(Beginning of The input)
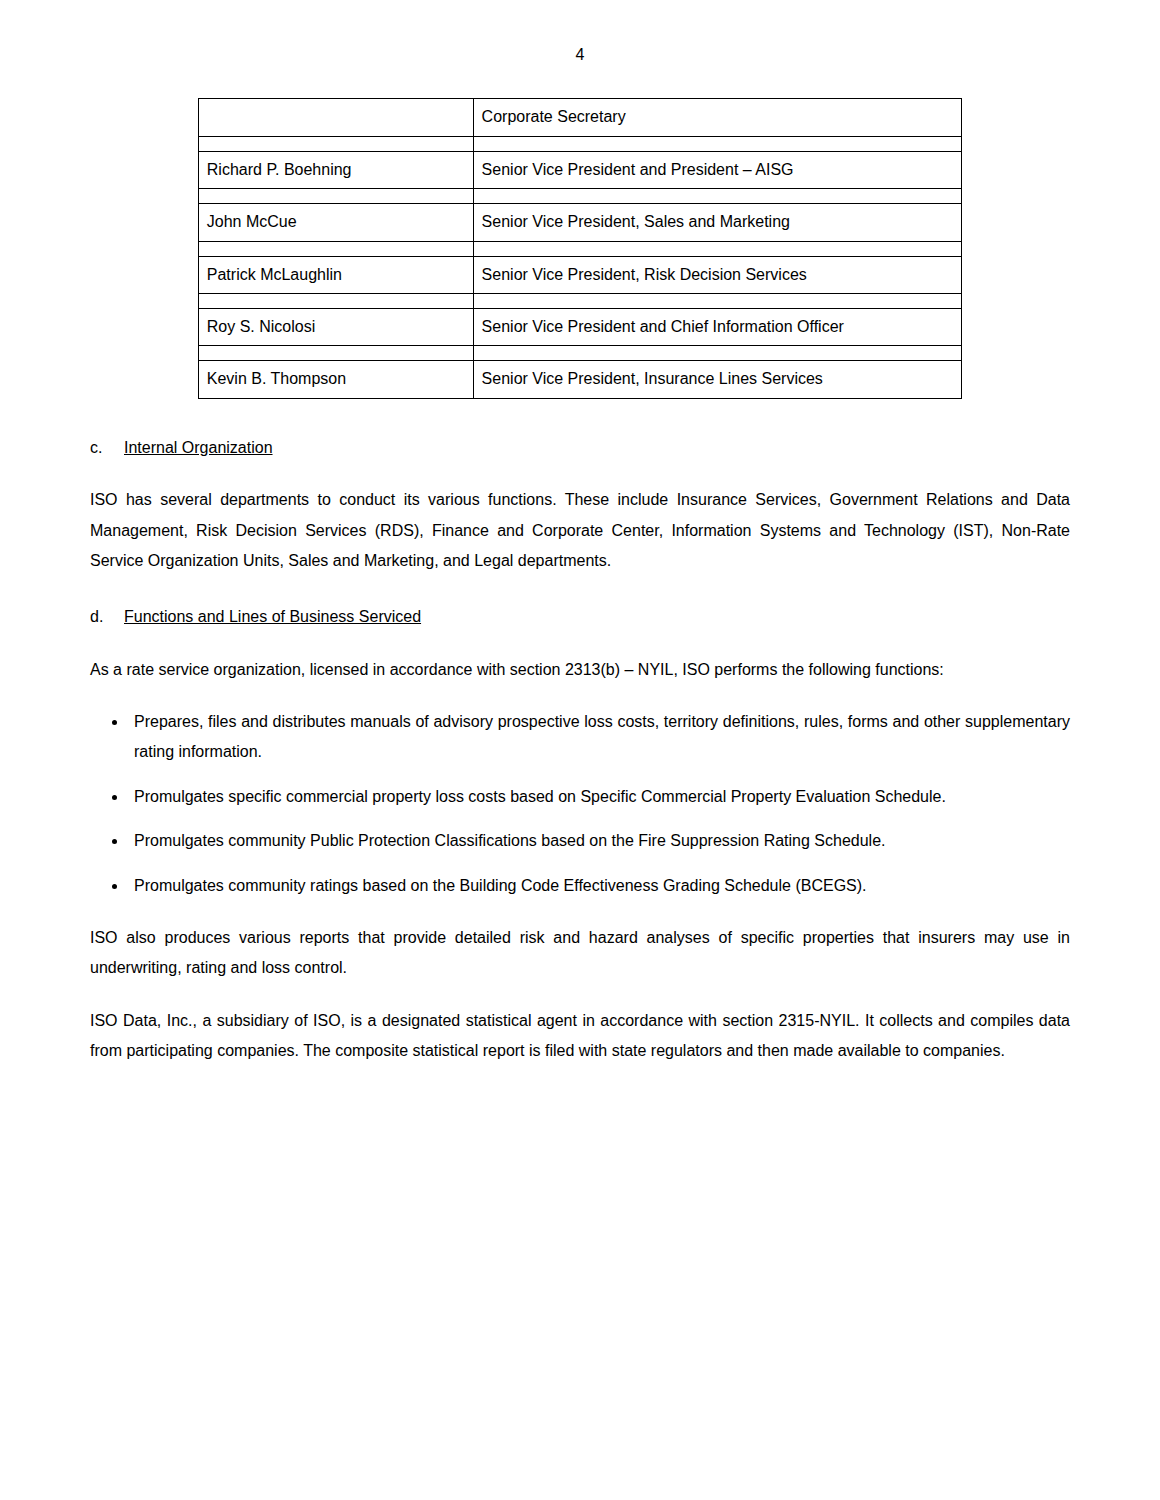4
| | Corporate Secretary |
| Richard P. Boehning | Senior Vice President and President – AISG |
| John McCue | Senior Vice President, Sales and Marketing |
| Patrick McLaughlin | Senior Vice President, Risk Decision Services |
| Roy S. Nicolosi | Senior Vice President and Chief Information Officer |
| Kevin B. Thompson | Senior Vice President, Insurance Lines Services |
c. Internal Organization
ISO has several departments to conduct its various functions. These include Insurance Services, Government Relations and Data Management, Risk Decision Services (RDS), Finance and Corporate Center, Information Systems and Technology (IST), Non-Rate Service Organization Units, Sales and Marketing, and Legal departments.
d. Functions and Lines of Business Serviced
As a rate service organization, licensed in accordance with section 2313(b) – NYIL, ISO performs the following functions:
Prepares, files and distributes manuals of advisory prospective loss costs, territory definitions, rules, forms and other supplementary rating information.
Promulgates specific commercial property loss costs based on Specific Commercial Property Evaluation Schedule.
Promulgates community Public Protection Classifications based on the Fire Suppression Rating Schedule.
Promulgates community ratings based on the Building Code Effectiveness Grading Schedule (BCEGS).
ISO also produces various reports that provide detailed risk and hazard analyses of specific properties that insurers may use in underwriting, rating and loss control.
ISO Data, Inc., a subsidiary of ISO, is a designated statistical agent in accordance with section 2315-NYIL. It collects and compiles data from participating companies. The composite statistical report is filed with state regulators and then made available to companies.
(End of The input)
** Exercise brief **
Reproduce exactly the line that contains "Decision Services |" together with each line after it to the end of the entries; include no other lines.

** Answer to this problem **
| Patrick McLaughlin | Senior Vice President, Risk Decision Services |
| Roy S. Nicolosi | Senior Vice President and Chief Information Officer |
| Kevin B. Thompson | Senior Vice President, Insurance Lines Services |
c. Internal Organization
ISO has several departments to conduct its various functions. These include Insurance Services, Government Relations and Data Management, Risk Decision Services (RDS), Finance and Corporate Center, Information Systems and Technology (IST), Non-Rate Service Organization Units, Sales and Marketing, and Legal departments.
d. Functions and Lines of Business Serviced
As a rate service organization, licensed in accordance with section 2313(b) – NYIL, ISO performs the following functions:
Prepares, files and distributes manuals of advisory prospective loss costs, territory definitions, rules, forms and other supplementary rating information.
Promulgates specific commercial property loss costs based on Specific Commercial Property Evaluation Schedule.
Promulgates community Public Protection Classifications based on the Fire Suppression Rating Schedule.
Promulgates community ratings based on the Building Code Effectiveness Grading Schedule (BCEGS).
ISO also produces various reports that provide detailed risk and hazard analyses of specific properties that insurers may use in underwriting, rating and loss control.
ISO Data, Inc., a subsidiary of ISO, is a designated statistical agent in accordance with section 2315-NYIL. It collects and compiles data from participating companies. The composite statistical report is filed with state regulators and then made available to companies.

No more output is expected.